What you need to do: Lines with the word "System" are the answer; copy each of them from the data below.

Provided records:

━━━━━━━━━━━━━━━━

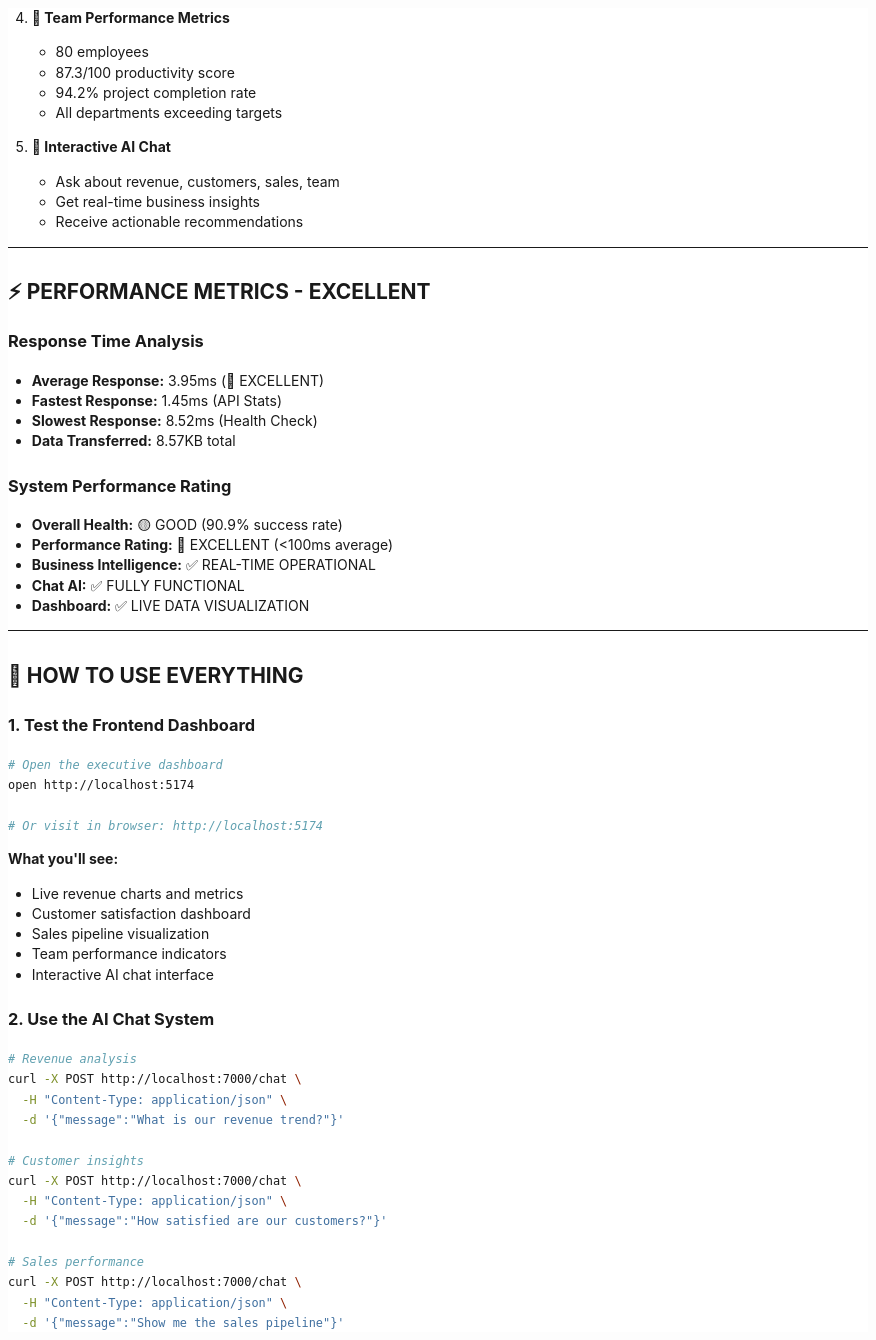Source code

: 4. **🏢 Team Performance Metrics**
   - 80 employees
   - 87.3/100 productivity score
   - 94.2% project completion rate
   - All departments exceeding targets

5. **💬 Interactive AI Chat**
   - Ask about revenue, customers, sales, team
   - Get real-time business insights
   - Receive actionable recommendations

---

## ⚡ **PERFORMANCE METRICS - EXCELLENT**

### **Response Time Analysis**
- **Average Response:** 3.95ms (🚀 EXCELLENT)
- **Fastest Response:** 1.45ms (API Stats)
- **Slowest Response:** 8.52ms (Health Check)
- **Data Transferred:** 8.57KB total

### **System Performance Rating**
- **Overall Health:** 🟡 GOOD (90.9% success rate)
- **Performance Rating:** 🚀 EXCELLENT (<100ms average)
- **Business Intelligence:** ✅ REAL-TIME OPERATIONAL
- **Chat AI:** ✅ FULLY FUNCTIONAL
- **Dashboard:** ✅ LIVE DATA VISUALIZATION

---

## 🔧 **HOW TO USE EVERYTHING**

### **1. Test the Frontend Dashboard**
```bash
# Open the executive dashboard
open http://localhost:5174

# Or visit in browser: http://localhost:5174
```

**What you'll see:**
- Live revenue charts and metrics
- Customer satisfaction dashboard
- Sales pipeline visualization  
- Team performance indicators
- Interactive AI chat interface

### **2. Use the AI Chat System**
```bash
# Revenue analysis
curl -X POST http://localhost:7000/chat \
  -H "Content-Type: application/json" \
  -d '{"message":"What is our revenue trend?"}'

# Customer insights
curl -X POST http://localhost:7000/chat \
  -H "Content-Type: application/json" \
  -d '{"message":"How satisfied are our customers?"}'

# Sales performance
curl -X POST http://localhost:7000/chat \
  -H "Content-Type: application/json" \
  -d '{"message":"Show me the sales pipeline"}'
```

━━━━━━━━━━━━━━━━

The answer:
### **System Performance Rating**
### **2. Use the AI Chat System**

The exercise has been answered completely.